Resource: Articles

What Is The Data Lifecycle And How Does It Shape Security?

To understand how to protect and recover data it is important to know how it is generated, used and disposed of, as well as how your business may be different.

data recovery - data life cycle

As companies become more digitally focused and more versatile, the question of data security becomes ever more essential, as the best approach for data recovery is preventing data from being lost in the first place.

A preventative approach is ideal, and many companies are hiring specialists to help them achieve their data security goals, but one important aspect of protecting data is understanding how it is used and transmitted throughout your system to do business.

This is what is known as the data lifecycle, or the stages of data from its creation through to its use and then its final storage and destruction.

There are various ways to interpret the data lifecycle, but the most popular two are an eight-stage process exploring primarily how data is used, and a five-stage process that is somewhat more general.

We will provide information on both cycles here, but it is important to note that whilst some phases will overlap, and in some data management processes certain phases will take place at different times.

The Five-Stage Process

The five-stage process is the stages that all data will go through on a broad level. The middle three stages are cyclical, with a definitive first stage and a last stage.
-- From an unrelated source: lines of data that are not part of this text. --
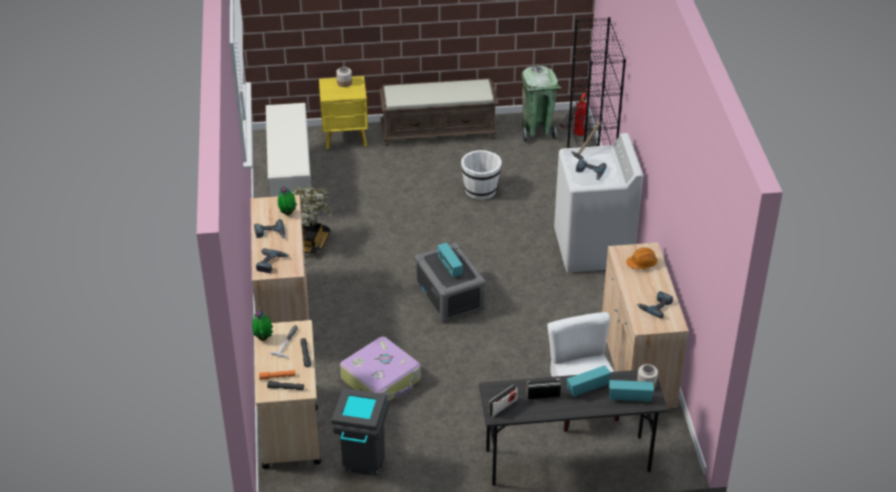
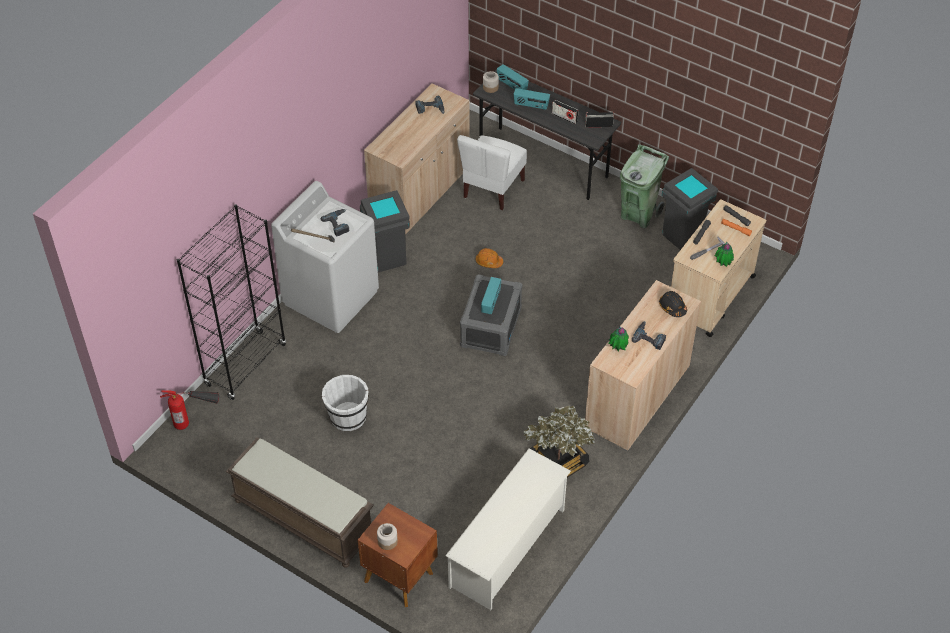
camera: 140 degrees left, 10 degrees up
(271, 263) = (672, 307): power drill -> black hard hat
(346, 137) = (398, 576): yellow nightstand -> brown nightstand
(382, 379) = (611, 291): suitcase -> none
(537, 132) = (216, 452): green trash can -> green trash can (638, 214)
(592, 298) = (386, 258): none -> grey trash can
(642, 263) = (397, 141): orange hard hat -> orange hard hat (489, 262)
The five stages of the data life cycle are as follows:

  • Creation
  • Storage
  • Usage And Sharing
  • Archival
  • Deletion

The first stage is quite broad, as data can be generated from a wide variety of sources, from information inputted into a database directly, to feedback from applications, smart devices and surveys. 

However it is generated, it should be collected according to your business’ data protection policy and managed within the auspices of data protection legislation.

The second phase is storage, which involves encryption and other parts of your data security infrastructure, meeting privacy requirements, avoiding data loss through backups and redundancy, and protection against illicit access.

The third phase is when data is available for business use, from basic visualisation and analysis to its use in machine learning and data mining processes for both internal and external use.

The fourth phase is archival, where data is securely stored if needed for legal reasons, with a clear strategy for how, and for how long data will be archived.

Finally, at the end of the lifecycle, data is securely destroyed and purged from archives when it is no longer required by the organisations and has passed any required retention periods.

The Eight-Stage Process

The eight-stage process has many similar stages to the five-stage process, but removes the definitive end-stage of the latter and emphasises how data at the end of the lifecycle shapes the start of the process.

These eight stages are as follows:

  • Generation
  • Collection
  • Processing
  • Storage
  • Management
  • Analysis
  • Visualisation
  • Interpretation

The first three phases are identical to the creation phase and the first one focuses on the data generated both intentionally through surveys and as a byproduct of the myriad of processes that make up your business.

The next phase is how this data enters the data management pipeline, whilst processing is how it is converted for easy use and storage by other parts of the business, such as by digitising a form.

Storage is identical to the storage phase above, and management is how that information is retrieved, encrypted and stored throughout the project.

The last three phases link to the usage phase of the five-step process, with analysis being the search for insights, visualisation the creation of ways to make information easier to communicate to others, and interpretation is the presentation of what that data means through the lens of experts.